■ **Dataset records**
'''
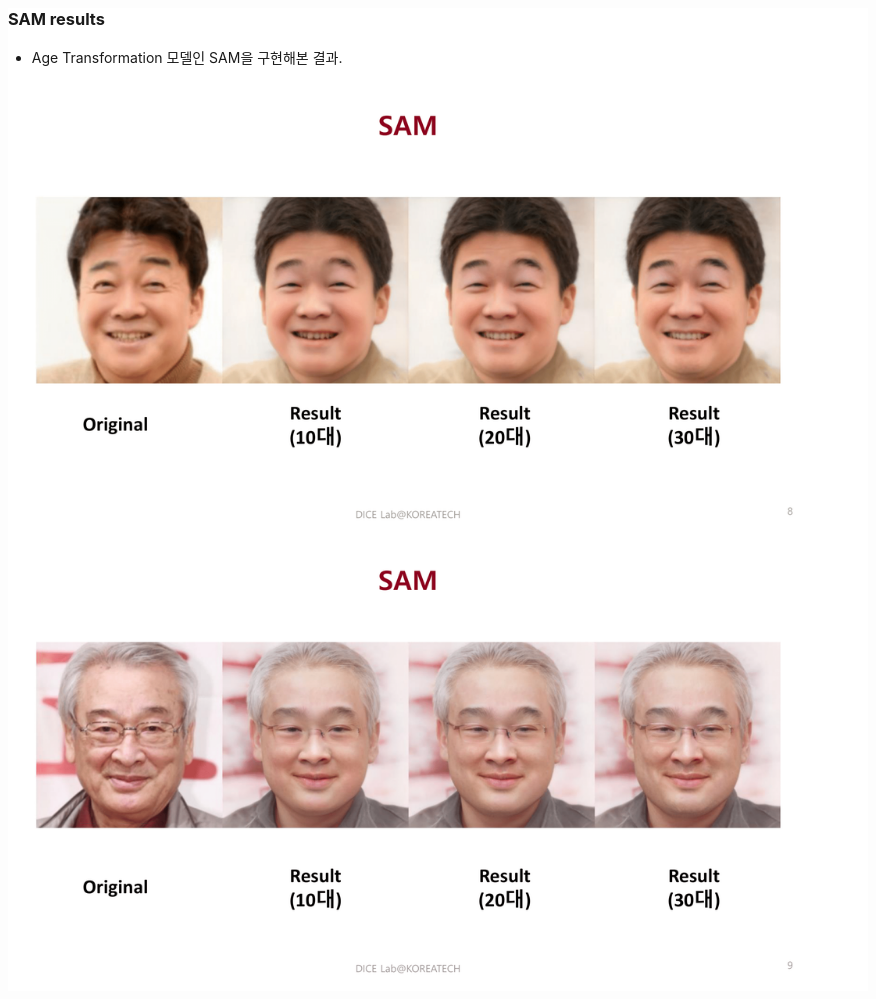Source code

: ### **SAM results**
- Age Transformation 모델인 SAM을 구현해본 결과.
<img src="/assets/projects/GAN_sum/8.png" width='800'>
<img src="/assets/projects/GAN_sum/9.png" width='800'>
'''
'''
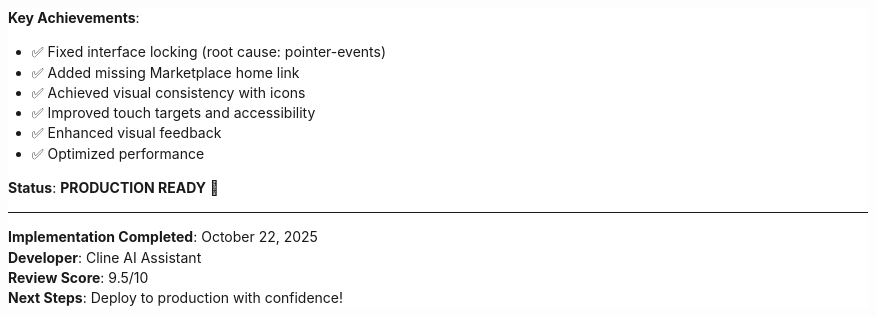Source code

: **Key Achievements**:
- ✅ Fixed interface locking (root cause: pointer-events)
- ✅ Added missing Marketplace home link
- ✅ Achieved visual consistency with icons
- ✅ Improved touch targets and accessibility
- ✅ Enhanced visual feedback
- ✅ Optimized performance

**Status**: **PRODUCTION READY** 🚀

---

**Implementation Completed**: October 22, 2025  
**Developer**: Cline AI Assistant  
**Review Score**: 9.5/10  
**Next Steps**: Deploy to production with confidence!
'''
'''
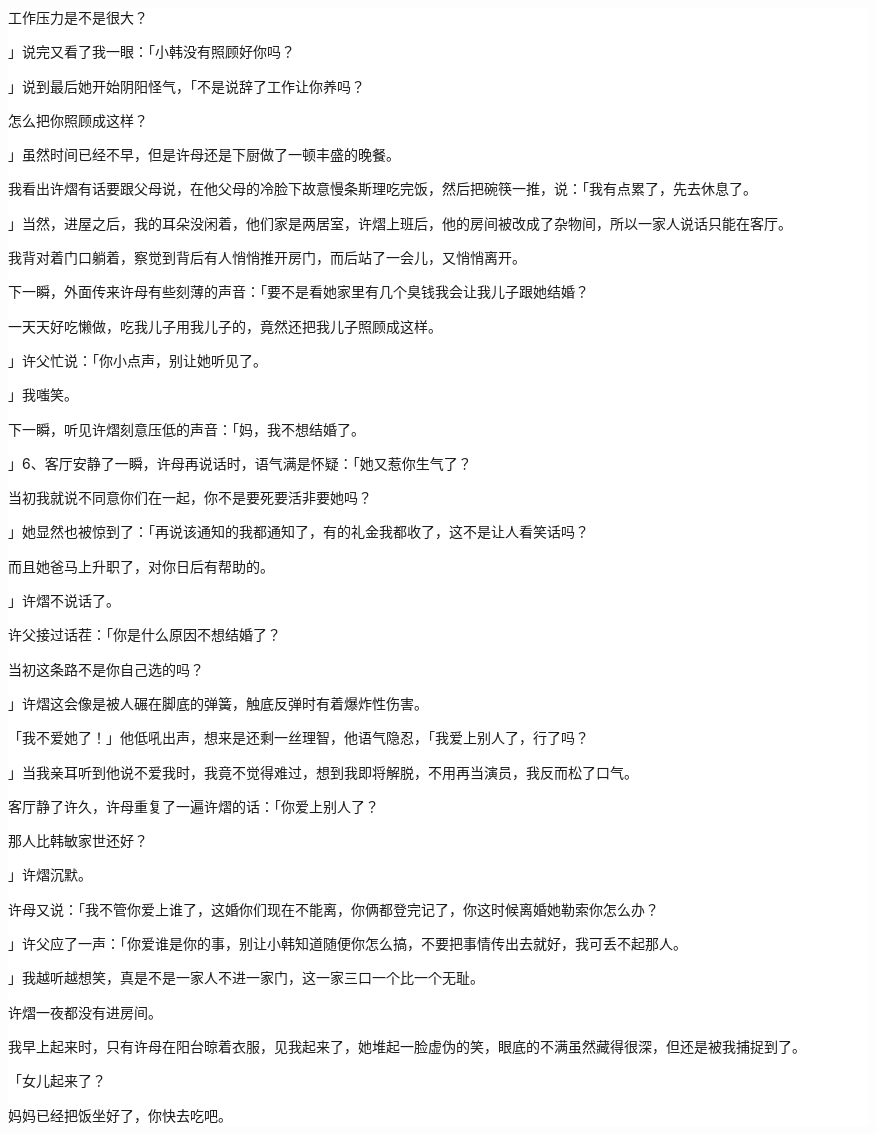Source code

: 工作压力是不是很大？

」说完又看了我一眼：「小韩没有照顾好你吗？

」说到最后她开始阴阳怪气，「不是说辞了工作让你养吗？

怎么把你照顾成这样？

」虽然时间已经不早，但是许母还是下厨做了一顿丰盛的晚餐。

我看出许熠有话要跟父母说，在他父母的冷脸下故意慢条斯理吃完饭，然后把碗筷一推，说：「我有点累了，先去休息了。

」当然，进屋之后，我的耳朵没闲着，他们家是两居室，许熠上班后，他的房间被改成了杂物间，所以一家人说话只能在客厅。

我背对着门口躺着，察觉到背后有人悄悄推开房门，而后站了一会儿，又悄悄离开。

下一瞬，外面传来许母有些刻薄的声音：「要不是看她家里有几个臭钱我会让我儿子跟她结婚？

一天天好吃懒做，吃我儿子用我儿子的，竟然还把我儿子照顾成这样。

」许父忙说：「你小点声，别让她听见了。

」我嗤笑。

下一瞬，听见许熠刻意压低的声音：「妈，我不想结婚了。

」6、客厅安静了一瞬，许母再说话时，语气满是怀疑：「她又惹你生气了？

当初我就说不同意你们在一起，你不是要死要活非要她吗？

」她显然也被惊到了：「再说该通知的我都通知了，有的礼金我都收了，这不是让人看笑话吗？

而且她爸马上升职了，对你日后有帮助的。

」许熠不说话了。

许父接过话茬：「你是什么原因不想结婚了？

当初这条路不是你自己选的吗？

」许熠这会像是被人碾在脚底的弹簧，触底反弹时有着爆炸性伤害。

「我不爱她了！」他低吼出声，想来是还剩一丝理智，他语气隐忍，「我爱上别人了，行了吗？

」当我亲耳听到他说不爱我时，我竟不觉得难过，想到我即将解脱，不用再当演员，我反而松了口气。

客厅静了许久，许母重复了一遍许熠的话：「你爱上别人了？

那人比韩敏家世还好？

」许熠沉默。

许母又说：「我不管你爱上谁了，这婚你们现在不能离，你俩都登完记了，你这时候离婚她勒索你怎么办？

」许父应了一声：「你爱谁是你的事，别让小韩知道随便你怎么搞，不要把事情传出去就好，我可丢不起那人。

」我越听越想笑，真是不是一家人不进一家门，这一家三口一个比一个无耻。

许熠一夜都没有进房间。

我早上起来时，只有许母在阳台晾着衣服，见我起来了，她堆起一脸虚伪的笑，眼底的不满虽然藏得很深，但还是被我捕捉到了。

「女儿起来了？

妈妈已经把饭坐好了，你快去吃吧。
'''
■ **The task**
Only the lines of the data holding the string "visual" are wanted; copy each of them.

■ **Answer to the problem**
- ✅ Achieved visual consistency with icons
- ✅ Enhanced visual feedback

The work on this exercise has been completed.